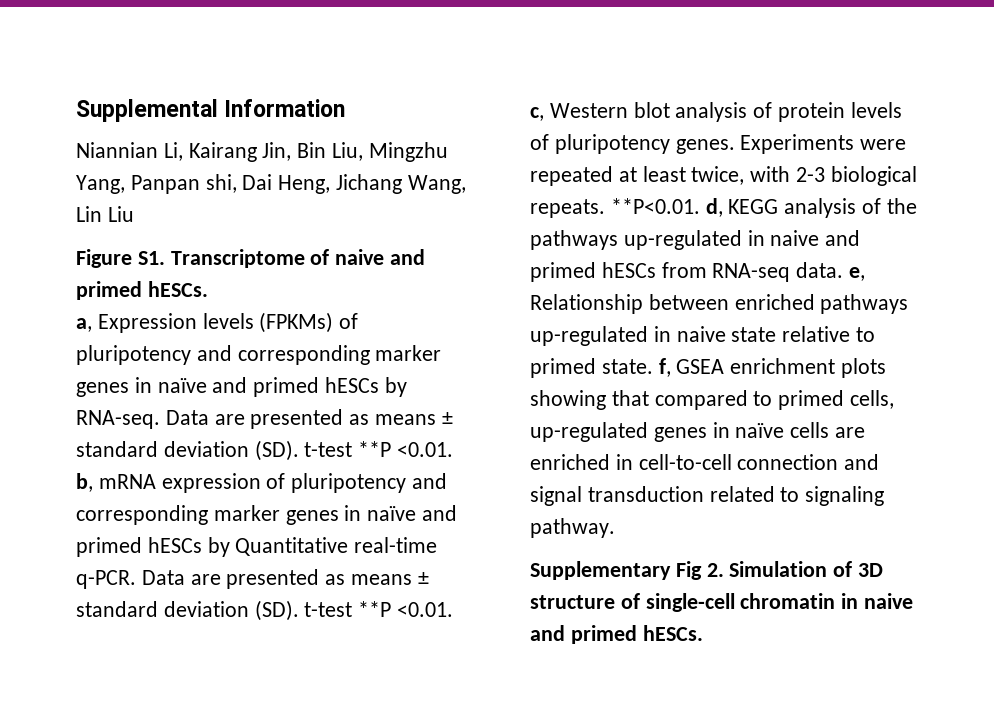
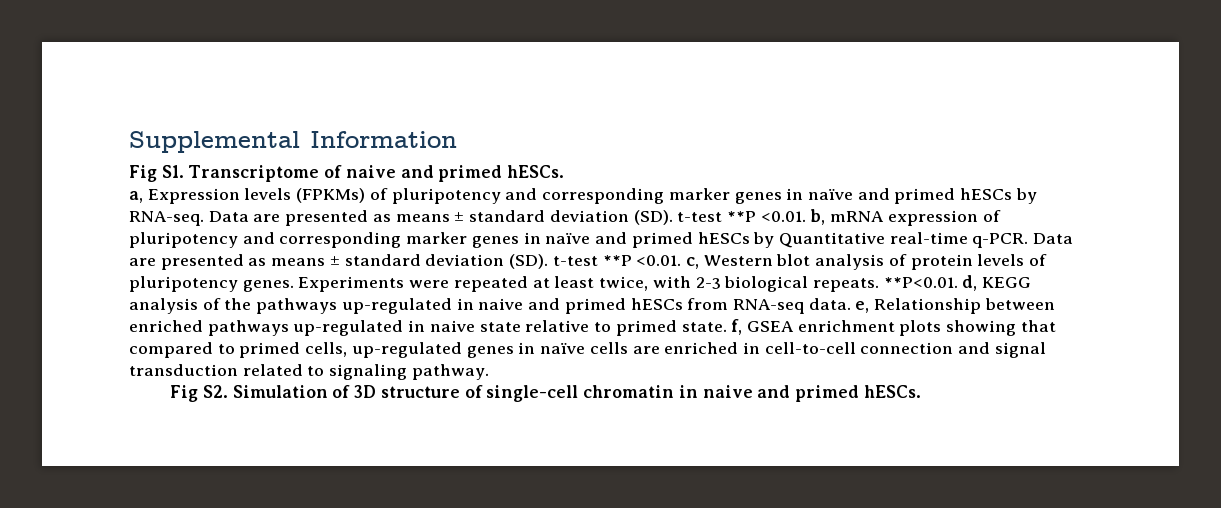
[76,142,448,162] [76,174,466,194] [76,206,134,222] [76,249,132,268] Niannian Li, Kairang Jin, Bin Liu, Mingzhu Yang, Panpan shi, Dai Heng, Jichang Wang, Lin Liu // Figure -> [129,165,157,182] Fig
[530,561,724,580] Supplementary Fig 2. -> [170,385,229,402] Fig S2.

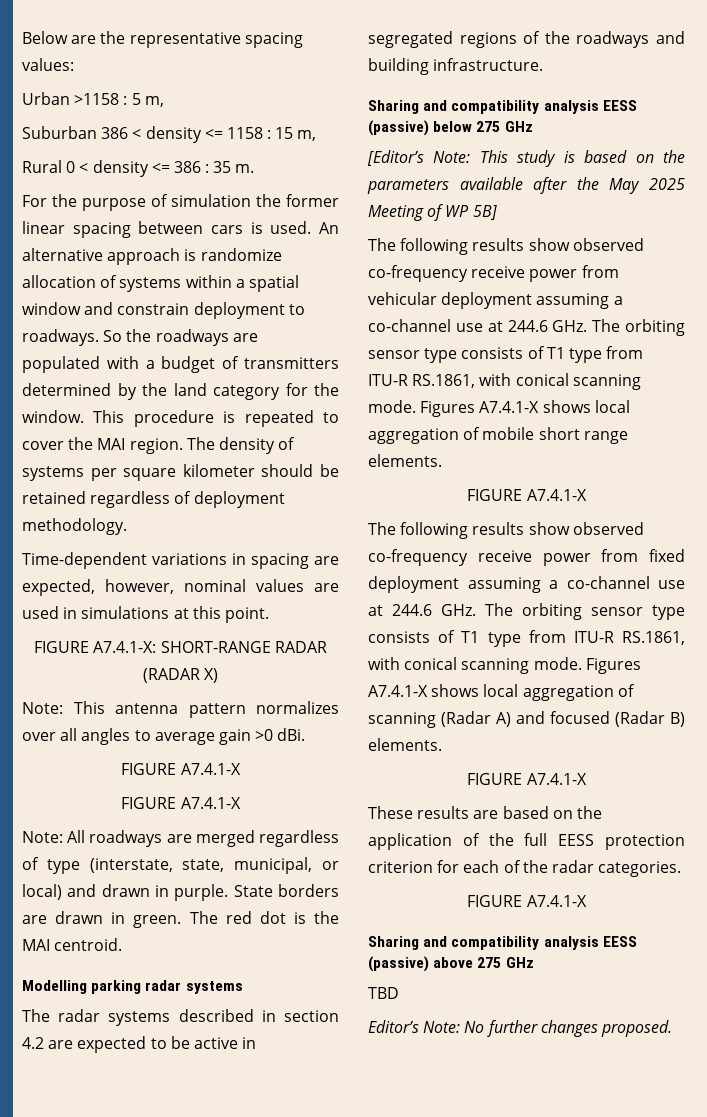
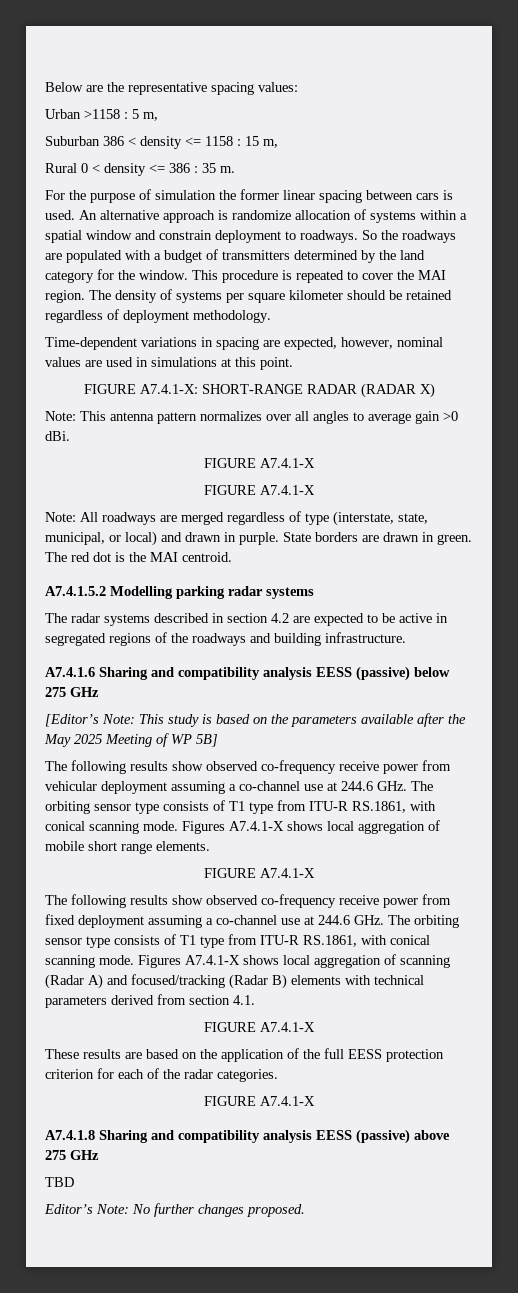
(123, 944) none -> [45,586,106,596] A7.4.1.5.2
(544, 64) none -> [45,667,95,677] A7.4.1.6
[550,711,610,724] focused -> [131,974,225,988] focused/tracking
[368,738,442,751] elements. -> [291,975,424,985] [45,994,255,1008] elements with technical parameters derived from section 4.1.
(587, 901) none -> [45,1130,95,1140] A7.4.1.8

+ + + +

◆ ASSIGNMENT
Where a line in the listing above includes the string "none", copy that line.

◆ EXERCISE OUTPUT
(123, 944) none -> [45,586,106,596] A7.4.1.5.2
(544, 64) none -> [45,667,95,677] A7.4.1.6
(587, 901) none -> [45,1130,95,1140] A7.4.1.8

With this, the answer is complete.